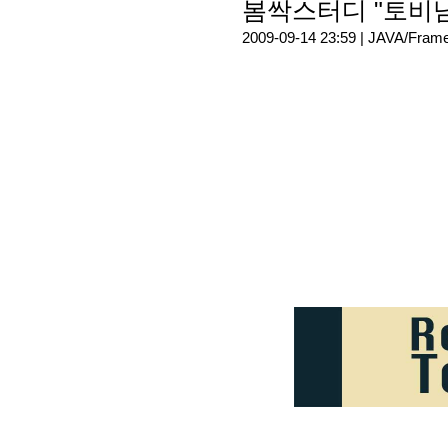
봄싹스터디 "토비님
2009-09-14 23:59 |
JAVA/Fram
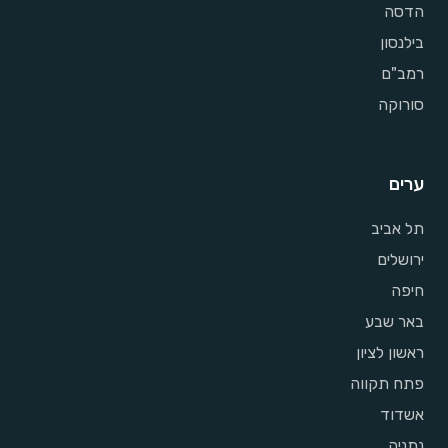
הדסה
בילנסון
רמב"ם
סורוקה
ערים
תל אביב
ירושלים
חיפה
באר שבע
ראשון לציון
פתח תקווה
אשדוד
נתניה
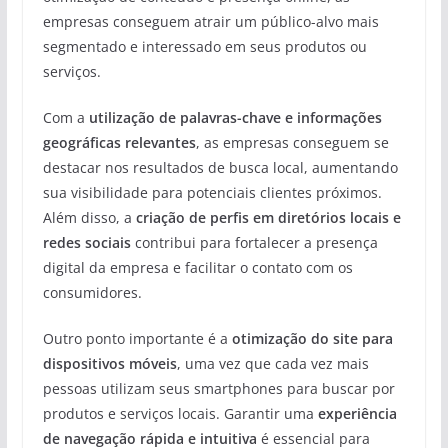
empresas conseguem atrair um público-alvo mais
segmentado e interessado em seus produtos ou
serviços.
Com a
utilização de palavras-chave e informações
geográficas relevantes
, as empresas conseguem se
destacar nos resultados de busca local, aumentando
sua visibilidade para potenciais clientes próximos.
Além disso, a
criação de perfis em diretórios locais e
redes sociais
contribui para fortalecer a presença
digital da empresa e facilitar o contato com os
consumidores.
Outro ponto importante é a
otimização do site para
dispositivos móveis
, uma vez que cada vez mais
pessoas utilizam seus smartphones para buscar por
produtos e serviços locais. Garantir uma
experiência
de navegação rápida e intuitiva
é essencial para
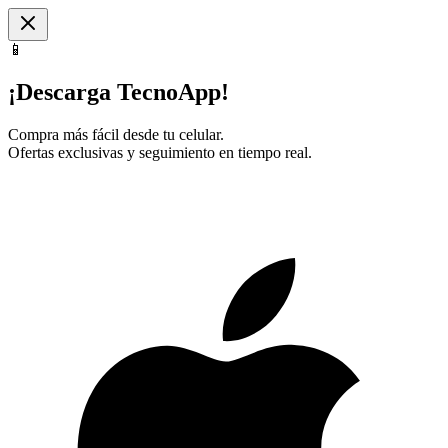
📱
¡Descarga TecnoApp!
Compra más fácil desde tu celular.
Ofertas exclusivas y seguimiento en tiempo real.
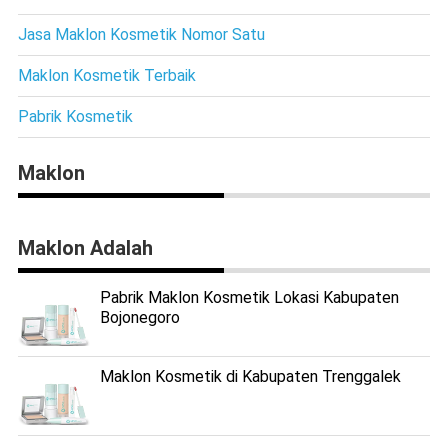
Jasa Maklon Kosmetik Nomor Satu
Maklon Kosmetik Terbaik
Pabrik Kosmetik
Maklon
Maklon Adalah
Pabrik Maklon Kosmetik Lokasi Kabupaten
Bojonegoro
Maklon Kosmetik di Kabupaten Trenggalek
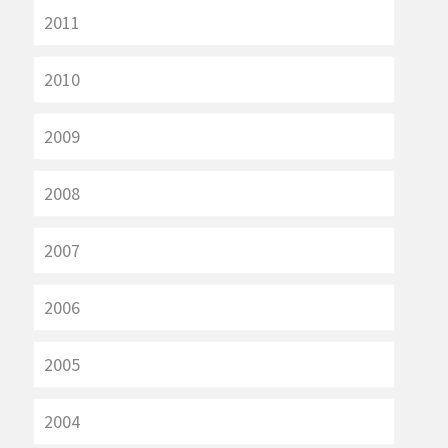
2011
2010
2009
2008
2007
2006
2005
2004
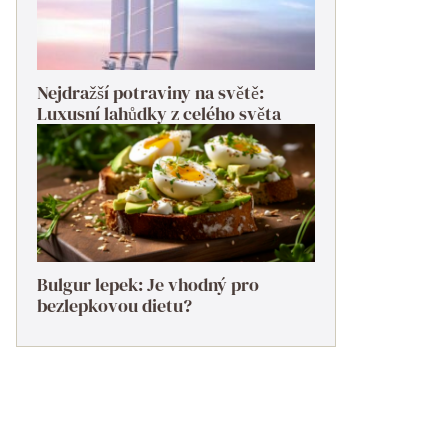
Nejdražší potraviny na světě:
Luxusní lahůdky z celého světa
Bulgur lepek: Je vhodný pro
bezlepkovou dietu?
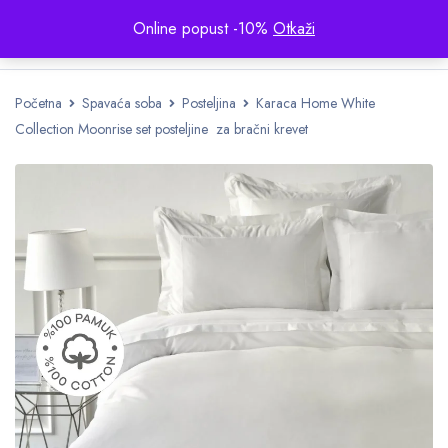
Online popust -10%
Otkaži
Početna
Spavaća soba
Posteljina
Karaca Home White
Collection Moonrise set posteljine za bračni krevet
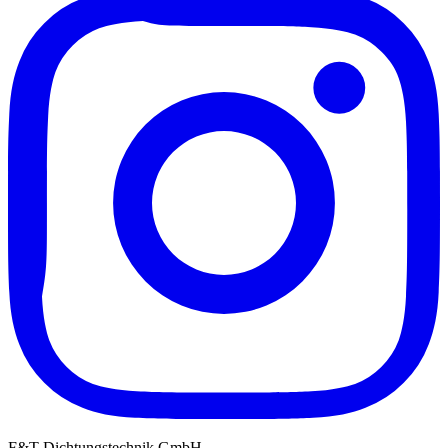
F&T Dichtungstechnik GmbH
◆ ◆ ◆ ◆ ◆ ◆ ◆
→ **YOUR OBJECTIVE**:
Can you arrange the listing's lines from the line with "empresas conseguem atrair" to the line with "cada vez mais", both included, as a Markdown table with a Row column giving each line's number and a Text column giving the line, leaving out blank lines?

→ **SOLUTION FOR THIS EXERCISE**:
| Row | Text |
|---|---|
| 1 | empresas conseguem atrair um público-alvo mais |
| 2 | segmentado e interessado em seus produtos ou |
| 3 | serviços. |
| 4 | Com a |
| 5 | utilização de palavras-chave e informações |
| 6 | geográficas relevantes |
| 7 | , as empresas conseguem se |
| 8 | destacar nos resultados de busca local, aumentando |
| 9 | sua visibilidade para potenciais clientes próximos. |
| 10 | Além disso, a |
| 11 | criação de perfis em diretórios locais e |
| 12 | redes sociais |
| 13 | contribui para fortalecer a presença |
| 14 | digital da empresa e facilitar o contato com os |
| 15 | consumidores. |
| 16 | Outro ponto importante é a |
| 17 | otimização do site para |
| 18 | dispositivos móveis |
| 19 | , uma vez que cada vez mais |